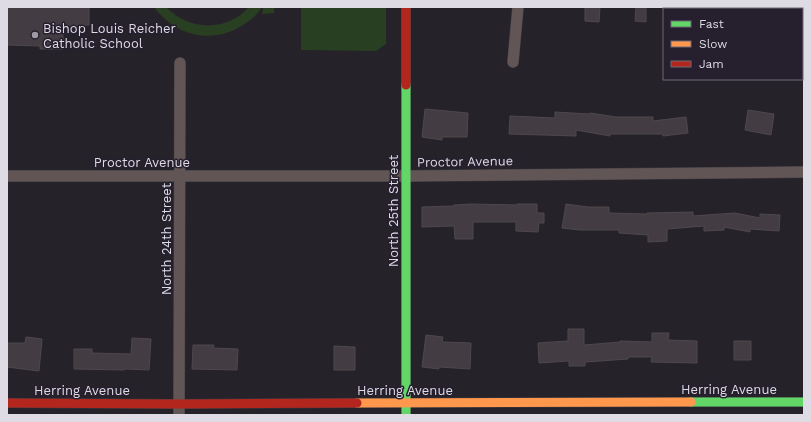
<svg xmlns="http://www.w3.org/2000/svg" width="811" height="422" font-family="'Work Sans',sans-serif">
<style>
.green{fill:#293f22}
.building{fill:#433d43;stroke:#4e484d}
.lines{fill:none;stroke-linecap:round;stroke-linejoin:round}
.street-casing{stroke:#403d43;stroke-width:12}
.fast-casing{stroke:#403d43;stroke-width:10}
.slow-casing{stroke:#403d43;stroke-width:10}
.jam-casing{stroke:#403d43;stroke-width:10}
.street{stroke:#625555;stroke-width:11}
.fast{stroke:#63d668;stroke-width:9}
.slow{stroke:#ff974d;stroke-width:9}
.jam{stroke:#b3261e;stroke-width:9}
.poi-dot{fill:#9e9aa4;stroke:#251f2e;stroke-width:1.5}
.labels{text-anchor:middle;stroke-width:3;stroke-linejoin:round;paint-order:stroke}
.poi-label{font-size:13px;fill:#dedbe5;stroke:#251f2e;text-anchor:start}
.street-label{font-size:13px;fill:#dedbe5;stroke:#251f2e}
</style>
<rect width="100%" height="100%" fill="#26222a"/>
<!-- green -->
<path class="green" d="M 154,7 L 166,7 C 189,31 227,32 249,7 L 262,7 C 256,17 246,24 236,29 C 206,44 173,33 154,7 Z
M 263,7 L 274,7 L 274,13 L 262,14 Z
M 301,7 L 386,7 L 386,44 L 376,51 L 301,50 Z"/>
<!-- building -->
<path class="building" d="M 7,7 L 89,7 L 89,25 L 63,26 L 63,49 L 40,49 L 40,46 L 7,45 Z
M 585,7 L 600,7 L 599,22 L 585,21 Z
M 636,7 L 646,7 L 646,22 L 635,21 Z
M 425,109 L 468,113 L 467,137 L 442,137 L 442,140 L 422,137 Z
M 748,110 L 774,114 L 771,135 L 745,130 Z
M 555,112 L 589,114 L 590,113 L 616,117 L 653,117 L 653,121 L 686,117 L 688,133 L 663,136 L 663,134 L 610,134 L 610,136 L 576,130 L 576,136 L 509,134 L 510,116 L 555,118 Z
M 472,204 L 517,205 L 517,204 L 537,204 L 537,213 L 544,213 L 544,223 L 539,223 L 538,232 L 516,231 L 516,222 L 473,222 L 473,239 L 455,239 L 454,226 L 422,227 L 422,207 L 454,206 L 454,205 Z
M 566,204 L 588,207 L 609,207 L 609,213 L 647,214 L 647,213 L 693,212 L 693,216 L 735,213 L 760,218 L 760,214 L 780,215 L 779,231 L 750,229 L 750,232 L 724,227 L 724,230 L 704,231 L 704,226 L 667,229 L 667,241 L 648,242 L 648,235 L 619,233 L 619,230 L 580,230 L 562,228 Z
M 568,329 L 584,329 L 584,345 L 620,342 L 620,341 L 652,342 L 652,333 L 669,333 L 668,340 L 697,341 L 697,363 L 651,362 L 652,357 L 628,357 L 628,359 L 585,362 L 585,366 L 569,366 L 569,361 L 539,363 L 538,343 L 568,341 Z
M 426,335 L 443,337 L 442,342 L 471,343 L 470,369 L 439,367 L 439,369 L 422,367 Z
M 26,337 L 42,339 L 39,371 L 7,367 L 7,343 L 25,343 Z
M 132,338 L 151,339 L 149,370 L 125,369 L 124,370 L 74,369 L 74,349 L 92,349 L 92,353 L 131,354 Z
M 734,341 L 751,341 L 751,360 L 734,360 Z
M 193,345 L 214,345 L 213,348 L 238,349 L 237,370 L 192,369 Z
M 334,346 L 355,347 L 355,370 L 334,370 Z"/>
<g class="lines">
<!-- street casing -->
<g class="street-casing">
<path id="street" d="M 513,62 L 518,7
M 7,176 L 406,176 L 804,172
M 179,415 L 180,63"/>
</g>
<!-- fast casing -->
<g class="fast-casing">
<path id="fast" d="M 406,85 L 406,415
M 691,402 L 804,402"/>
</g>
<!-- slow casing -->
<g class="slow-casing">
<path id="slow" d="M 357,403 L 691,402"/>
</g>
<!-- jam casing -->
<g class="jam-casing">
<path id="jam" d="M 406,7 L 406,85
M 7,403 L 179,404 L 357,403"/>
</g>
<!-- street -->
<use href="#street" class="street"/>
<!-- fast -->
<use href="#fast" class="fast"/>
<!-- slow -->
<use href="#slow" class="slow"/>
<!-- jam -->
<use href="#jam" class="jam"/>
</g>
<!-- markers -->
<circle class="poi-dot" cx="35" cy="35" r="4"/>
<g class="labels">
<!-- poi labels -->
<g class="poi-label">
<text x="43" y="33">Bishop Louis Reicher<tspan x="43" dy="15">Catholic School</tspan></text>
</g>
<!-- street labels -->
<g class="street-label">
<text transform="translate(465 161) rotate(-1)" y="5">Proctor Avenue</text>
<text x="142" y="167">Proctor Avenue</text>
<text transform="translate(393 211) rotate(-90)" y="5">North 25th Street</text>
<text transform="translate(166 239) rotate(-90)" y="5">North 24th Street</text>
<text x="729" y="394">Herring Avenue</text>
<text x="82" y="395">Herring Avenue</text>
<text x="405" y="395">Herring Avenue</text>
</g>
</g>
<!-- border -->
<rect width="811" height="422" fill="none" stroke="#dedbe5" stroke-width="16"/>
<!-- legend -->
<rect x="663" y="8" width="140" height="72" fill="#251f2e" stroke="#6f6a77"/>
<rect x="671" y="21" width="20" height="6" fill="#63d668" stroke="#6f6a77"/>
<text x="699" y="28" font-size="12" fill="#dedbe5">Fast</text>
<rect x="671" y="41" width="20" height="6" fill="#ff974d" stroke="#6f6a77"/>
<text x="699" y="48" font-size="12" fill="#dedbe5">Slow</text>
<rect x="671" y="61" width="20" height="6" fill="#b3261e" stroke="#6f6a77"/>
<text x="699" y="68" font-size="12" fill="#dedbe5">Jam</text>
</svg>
################
Directions:
Every line of the material that holds the word "linejoin" must be found and copied.

Written solution:
.lines{fill:none;stroke-linecap:round;stroke-linejoin:round}
.labels{text-anchor:middle;stroke-width:3;stroke-linejoin:round;paint-order:stroke}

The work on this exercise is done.